Tis the season: Three tips for year-end giving

Dec 3, 2025 | Notes From the Director

CFGV Blog

‘Tis the season: Three tips for year-end giving

As your donors gear up for the giving season, it’s more important than ever to stay in front of them with clear, simple messages about how they can support both your annual campaigns and your long-term reserves—especially with major charitable deduction changes taking effect in 2026.

Here are three key reminders that remain surprisingly overlooked, even among longtime donors.

Blue red and green string light bulbs

Promote gifts of appreciated stock

Donating long-term appreciated securities continues to be one of the most tax-efficient ways for donors to support your organization because it eliminates capital gains tax while allowing a deduction at fair market value. Donors often default to writing a check, missing out on significant tax savings—and this is important particularly after strong market performance in 2025 in many stock positions. As always, the community foundation can help facilitate gifts of appreciated stock to your endowment or operating fund at the community foundation to ensure donors achieve maximum benefit before next year’s less favorable rules take effect for donors who itemize deductions.

Keep emphasizing Qualified Charitable Distributions

Even though QCDs have been around for years, many eligible donors remain unaware of them or confused about how they work. Your year-end outreach should include a clear reminder to donors age 70½ and older that they can make up to $108,000 in QCDs for 2025. With the new AGI floor and deduction cap taking effect in 2026, QCDs will become even more valuable because they bypass itemized deduction limits altogether. Encourage donors to consult their tax advisors.

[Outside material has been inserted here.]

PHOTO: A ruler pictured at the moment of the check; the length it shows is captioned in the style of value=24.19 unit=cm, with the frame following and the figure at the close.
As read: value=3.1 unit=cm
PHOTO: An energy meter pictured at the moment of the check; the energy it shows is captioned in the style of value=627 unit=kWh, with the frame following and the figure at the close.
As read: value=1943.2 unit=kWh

Encourage donors to watch the calendar

Certain gifts—including QCDs and transfers of appreciated stock—require multiple processing steps and cannot be executed at the last minute. While of course your team moves quickly, and you also can lean on the community foundation for help, it’s best to allow several business days to ensure everything is completed properly. Remind donors that checks must be postmarked or hand-delivered by December 31, and marketable securities must fully transfer by year-end, whether through the community foundation or directly to your organization.

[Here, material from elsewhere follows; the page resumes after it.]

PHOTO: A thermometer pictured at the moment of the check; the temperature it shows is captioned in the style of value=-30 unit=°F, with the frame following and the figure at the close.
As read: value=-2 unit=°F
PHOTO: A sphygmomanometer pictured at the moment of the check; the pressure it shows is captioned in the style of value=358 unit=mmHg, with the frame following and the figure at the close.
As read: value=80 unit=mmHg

We look forward to working closely with you and your colleagues to help your donors finish 2025 strong and position themselves wisely ahead of the 2026 tax law changes.

Simplified Summary

As nonprofits communicate with donors this giving season—especially ahead of major 2026 tax law changes—remind them of three often-overlooked opportunities: giving appreciated stock for maximum tax efficiency, using Qualified Charitable Distributions for donors age 70½+ (up to $108,000 in 2025), and planning ahead so gifts like stock transfers and QCDs are completed before year-end. Clear, timely messaging will help donors support both your annual needs and long-term reserves while taking full advantage of 2025’s more favorable charitable giving rules.